= What you need to do =
Can you give the rows again, from the line that contains "scientific name: Erigeron glaucus" through the line that contains "family: Calyptraeidae", substituting "vernacular name" for "common name" and leaving everything else unchanged?

Start of Supplied entries

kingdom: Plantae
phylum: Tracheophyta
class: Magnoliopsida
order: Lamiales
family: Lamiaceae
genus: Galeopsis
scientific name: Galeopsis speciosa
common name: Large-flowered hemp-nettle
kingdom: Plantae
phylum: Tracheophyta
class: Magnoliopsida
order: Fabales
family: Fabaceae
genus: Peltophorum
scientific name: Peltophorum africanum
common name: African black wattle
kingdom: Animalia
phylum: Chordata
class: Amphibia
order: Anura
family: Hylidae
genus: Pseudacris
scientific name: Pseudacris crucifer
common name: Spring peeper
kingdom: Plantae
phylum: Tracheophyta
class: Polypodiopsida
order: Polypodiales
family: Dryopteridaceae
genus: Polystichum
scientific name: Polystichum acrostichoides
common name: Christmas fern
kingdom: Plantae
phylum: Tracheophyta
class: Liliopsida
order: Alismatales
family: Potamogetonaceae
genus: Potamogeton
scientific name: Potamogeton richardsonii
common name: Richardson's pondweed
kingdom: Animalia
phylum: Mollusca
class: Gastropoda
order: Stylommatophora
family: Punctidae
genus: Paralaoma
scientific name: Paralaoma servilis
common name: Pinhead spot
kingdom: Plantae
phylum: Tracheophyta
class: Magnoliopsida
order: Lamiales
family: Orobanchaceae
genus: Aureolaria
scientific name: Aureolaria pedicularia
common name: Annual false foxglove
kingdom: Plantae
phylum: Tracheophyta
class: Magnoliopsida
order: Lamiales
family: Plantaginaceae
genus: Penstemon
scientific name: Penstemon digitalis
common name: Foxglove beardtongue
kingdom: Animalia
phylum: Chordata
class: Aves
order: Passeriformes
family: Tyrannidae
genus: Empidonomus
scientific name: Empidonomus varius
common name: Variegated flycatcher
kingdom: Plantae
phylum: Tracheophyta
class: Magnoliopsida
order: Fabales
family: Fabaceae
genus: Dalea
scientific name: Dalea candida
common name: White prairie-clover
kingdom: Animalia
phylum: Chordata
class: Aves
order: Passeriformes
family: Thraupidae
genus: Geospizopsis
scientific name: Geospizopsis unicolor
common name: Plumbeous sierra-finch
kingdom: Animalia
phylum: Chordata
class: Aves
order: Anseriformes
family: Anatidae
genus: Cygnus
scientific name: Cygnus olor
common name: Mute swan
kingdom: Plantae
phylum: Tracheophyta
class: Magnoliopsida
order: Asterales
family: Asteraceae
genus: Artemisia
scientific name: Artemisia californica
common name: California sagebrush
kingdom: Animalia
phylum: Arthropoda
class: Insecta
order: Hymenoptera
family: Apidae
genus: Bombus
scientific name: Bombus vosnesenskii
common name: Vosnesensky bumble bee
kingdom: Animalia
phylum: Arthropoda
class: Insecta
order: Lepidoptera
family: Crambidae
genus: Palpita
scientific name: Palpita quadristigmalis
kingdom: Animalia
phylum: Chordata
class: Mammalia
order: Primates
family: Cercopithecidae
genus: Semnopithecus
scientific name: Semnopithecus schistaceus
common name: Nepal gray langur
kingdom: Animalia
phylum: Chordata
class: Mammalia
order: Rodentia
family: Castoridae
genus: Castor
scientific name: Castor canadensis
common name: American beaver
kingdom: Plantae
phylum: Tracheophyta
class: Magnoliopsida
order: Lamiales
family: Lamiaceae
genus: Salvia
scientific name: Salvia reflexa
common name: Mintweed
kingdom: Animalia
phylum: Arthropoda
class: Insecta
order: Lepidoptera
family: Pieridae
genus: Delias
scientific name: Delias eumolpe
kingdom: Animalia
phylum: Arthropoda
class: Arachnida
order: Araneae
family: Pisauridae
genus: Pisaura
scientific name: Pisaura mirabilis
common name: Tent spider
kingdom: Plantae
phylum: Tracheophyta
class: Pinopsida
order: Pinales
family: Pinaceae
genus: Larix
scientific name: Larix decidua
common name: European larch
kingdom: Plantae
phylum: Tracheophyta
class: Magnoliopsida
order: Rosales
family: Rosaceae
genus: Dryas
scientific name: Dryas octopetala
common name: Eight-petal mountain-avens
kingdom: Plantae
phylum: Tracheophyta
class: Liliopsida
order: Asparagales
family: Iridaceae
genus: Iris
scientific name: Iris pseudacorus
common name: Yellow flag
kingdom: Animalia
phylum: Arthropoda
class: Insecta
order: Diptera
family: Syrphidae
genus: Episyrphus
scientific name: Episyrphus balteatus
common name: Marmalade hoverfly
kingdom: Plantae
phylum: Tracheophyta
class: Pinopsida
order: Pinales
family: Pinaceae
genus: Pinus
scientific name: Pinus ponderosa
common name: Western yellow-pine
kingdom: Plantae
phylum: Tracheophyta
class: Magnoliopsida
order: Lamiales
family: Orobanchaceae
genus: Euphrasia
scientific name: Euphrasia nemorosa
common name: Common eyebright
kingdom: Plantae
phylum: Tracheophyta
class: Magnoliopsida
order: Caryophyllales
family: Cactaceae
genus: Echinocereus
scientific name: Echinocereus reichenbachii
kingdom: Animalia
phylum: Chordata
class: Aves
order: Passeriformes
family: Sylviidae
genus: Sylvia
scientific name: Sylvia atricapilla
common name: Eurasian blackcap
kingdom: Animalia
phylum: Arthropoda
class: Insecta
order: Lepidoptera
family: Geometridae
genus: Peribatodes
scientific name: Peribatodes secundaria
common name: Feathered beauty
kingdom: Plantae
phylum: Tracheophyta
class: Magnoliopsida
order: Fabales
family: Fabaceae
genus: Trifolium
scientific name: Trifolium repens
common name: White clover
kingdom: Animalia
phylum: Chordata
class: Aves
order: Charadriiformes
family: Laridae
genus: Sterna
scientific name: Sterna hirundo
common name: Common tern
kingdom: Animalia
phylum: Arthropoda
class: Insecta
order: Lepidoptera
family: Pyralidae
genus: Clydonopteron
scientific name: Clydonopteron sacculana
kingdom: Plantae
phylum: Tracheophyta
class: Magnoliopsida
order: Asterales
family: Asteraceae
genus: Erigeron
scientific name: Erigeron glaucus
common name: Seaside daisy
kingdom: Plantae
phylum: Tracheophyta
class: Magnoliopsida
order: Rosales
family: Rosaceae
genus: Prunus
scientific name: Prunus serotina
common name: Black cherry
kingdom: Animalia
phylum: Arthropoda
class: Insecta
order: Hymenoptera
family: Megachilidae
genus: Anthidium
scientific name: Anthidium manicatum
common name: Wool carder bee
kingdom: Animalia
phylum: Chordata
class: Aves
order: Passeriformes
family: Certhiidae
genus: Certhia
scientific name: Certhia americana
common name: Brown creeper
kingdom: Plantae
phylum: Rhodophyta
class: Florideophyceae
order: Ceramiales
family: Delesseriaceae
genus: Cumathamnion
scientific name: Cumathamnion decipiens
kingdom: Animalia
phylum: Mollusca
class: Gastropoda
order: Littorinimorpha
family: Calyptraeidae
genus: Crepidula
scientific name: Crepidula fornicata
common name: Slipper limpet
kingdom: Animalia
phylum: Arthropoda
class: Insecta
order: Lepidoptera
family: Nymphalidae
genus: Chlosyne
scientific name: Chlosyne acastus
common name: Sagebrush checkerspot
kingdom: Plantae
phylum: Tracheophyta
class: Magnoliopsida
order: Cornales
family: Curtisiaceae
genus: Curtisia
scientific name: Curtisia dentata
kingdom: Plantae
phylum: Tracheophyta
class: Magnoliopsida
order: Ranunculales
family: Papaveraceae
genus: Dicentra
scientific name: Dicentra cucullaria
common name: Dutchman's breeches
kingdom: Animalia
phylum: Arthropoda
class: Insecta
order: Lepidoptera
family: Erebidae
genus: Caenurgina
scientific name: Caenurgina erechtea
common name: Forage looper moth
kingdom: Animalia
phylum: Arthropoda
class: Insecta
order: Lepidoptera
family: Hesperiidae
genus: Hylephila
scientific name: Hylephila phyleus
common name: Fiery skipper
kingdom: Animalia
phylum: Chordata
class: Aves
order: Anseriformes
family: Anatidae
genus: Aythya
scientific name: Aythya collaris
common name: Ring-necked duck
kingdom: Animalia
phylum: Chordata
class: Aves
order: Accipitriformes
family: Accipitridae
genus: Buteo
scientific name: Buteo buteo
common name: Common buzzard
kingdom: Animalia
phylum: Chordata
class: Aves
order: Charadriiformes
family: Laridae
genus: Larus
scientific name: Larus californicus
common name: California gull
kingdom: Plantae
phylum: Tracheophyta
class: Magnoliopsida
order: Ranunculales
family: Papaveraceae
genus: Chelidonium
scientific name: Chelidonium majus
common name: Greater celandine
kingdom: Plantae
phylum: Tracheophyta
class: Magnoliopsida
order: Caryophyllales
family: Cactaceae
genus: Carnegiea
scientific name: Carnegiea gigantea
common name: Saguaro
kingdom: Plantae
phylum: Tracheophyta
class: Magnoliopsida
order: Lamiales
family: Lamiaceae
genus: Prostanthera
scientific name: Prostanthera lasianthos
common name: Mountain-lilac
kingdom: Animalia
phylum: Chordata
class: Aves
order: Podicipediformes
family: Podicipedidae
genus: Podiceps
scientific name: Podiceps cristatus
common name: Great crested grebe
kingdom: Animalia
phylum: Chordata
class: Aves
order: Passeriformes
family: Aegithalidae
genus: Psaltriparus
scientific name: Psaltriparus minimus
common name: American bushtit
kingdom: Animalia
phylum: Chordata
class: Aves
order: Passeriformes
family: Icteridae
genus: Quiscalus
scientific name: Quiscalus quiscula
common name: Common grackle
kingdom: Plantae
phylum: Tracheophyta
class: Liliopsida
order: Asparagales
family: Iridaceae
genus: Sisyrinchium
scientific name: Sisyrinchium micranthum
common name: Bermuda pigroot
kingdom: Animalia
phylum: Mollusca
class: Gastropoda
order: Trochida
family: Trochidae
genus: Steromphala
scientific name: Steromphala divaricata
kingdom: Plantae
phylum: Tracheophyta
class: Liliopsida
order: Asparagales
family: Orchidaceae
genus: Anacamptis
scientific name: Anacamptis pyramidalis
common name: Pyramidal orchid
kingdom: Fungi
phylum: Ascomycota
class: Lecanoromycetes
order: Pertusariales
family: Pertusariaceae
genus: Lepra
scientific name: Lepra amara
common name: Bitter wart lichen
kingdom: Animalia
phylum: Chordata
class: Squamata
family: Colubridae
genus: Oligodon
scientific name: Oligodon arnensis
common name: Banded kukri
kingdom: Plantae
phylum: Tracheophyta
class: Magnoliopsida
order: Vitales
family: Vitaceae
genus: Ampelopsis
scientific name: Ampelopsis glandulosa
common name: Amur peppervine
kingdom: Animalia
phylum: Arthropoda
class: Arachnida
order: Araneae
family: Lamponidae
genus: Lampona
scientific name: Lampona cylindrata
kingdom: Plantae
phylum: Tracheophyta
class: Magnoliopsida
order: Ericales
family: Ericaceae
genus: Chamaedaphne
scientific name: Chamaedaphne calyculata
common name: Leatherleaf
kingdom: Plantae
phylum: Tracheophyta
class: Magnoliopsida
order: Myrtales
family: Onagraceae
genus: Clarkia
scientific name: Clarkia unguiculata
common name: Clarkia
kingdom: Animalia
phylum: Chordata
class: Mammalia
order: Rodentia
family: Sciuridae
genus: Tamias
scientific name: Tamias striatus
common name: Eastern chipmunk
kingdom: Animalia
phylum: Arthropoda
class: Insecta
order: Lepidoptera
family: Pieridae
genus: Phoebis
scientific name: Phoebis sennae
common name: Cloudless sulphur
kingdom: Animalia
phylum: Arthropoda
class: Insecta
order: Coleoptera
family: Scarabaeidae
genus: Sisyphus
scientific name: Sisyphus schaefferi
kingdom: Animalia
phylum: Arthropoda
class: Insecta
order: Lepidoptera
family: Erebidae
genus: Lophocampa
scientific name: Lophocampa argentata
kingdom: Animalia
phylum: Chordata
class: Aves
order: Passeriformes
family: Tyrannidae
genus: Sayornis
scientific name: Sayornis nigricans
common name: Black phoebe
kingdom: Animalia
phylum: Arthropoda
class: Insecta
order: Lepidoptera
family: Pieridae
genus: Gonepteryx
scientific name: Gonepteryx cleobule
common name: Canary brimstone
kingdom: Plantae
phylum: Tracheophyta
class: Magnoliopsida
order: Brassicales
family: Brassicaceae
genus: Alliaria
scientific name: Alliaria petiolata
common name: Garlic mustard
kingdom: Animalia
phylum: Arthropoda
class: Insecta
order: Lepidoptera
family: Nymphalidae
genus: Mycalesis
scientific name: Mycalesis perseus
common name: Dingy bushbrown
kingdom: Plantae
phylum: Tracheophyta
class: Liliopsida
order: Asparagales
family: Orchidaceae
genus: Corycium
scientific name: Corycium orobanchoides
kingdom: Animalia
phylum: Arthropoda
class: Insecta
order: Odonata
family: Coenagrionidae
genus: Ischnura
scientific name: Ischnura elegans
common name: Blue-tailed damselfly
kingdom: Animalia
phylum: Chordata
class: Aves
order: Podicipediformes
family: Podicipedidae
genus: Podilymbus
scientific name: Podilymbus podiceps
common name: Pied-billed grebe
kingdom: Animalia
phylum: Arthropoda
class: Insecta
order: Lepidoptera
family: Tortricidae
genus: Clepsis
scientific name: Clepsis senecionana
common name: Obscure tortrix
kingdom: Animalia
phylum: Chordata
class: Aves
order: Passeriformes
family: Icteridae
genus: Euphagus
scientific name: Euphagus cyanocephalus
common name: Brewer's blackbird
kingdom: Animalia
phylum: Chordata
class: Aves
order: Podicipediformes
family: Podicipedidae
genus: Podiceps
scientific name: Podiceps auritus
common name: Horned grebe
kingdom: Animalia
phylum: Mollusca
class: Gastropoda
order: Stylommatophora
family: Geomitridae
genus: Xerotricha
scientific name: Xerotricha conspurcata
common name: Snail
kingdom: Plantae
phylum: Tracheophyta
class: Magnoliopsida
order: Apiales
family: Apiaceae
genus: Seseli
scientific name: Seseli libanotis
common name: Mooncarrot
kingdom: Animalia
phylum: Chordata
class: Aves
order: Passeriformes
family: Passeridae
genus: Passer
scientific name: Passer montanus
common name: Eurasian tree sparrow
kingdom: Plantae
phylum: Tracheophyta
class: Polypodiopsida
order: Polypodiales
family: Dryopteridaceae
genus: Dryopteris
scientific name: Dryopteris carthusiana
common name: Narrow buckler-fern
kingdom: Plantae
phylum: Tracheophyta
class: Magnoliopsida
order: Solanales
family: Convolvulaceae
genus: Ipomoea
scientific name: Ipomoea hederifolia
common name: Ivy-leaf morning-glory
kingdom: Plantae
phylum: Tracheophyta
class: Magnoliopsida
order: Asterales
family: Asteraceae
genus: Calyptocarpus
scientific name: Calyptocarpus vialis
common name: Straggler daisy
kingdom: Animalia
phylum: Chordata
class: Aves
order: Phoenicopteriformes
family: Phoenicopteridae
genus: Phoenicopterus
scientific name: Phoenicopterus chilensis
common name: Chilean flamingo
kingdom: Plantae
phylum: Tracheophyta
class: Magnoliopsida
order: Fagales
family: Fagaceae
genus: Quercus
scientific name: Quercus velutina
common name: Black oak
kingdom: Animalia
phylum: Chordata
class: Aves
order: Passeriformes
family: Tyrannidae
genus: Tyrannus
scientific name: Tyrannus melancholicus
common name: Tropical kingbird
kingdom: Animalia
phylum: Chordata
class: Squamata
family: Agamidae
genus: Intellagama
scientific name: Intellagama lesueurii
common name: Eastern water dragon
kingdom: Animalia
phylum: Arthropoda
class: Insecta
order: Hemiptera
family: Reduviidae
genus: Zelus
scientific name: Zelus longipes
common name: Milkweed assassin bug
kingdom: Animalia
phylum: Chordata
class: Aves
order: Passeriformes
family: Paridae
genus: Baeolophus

End of Supplied entries

= The reply =
scientific name: Erigeron glaucus
vernacular name: Seaside daisy
kingdom: Plantae
phylum: Tracheophyta
class: Magnoliopsida
order: Rosales
family: Rosaceae
genus: Prunus
scientific name: Prunus serotina
vernacular name: Black cherry
kingdom: Animalia
phylum: Arthropoda
class: Insecta
order: Hymenoptera
family: Megachilidae
genus: Anthidium
scientific name: Anthidium manicatum
vernacular name: Wool carder bee
kingdom: Animalia
phylum: Chordata
class: Aves
order: Passeriformes
family: Certhiidae
genus: Certhia
scientific name: Certhia americana
vernacular name: Brown creeper
kingdom: Plantae
phylum: Rhodophyta
class: Florideophyceae
order: Ceramiales
family: Delesseriaceae
genus: Cumathamnion
scientific name: Cumathamnion decipiens
kingdom: Animalia
phylum: Mollusca
class: Gastropoda
order: Littorinimorpha
family: Calyptraeidae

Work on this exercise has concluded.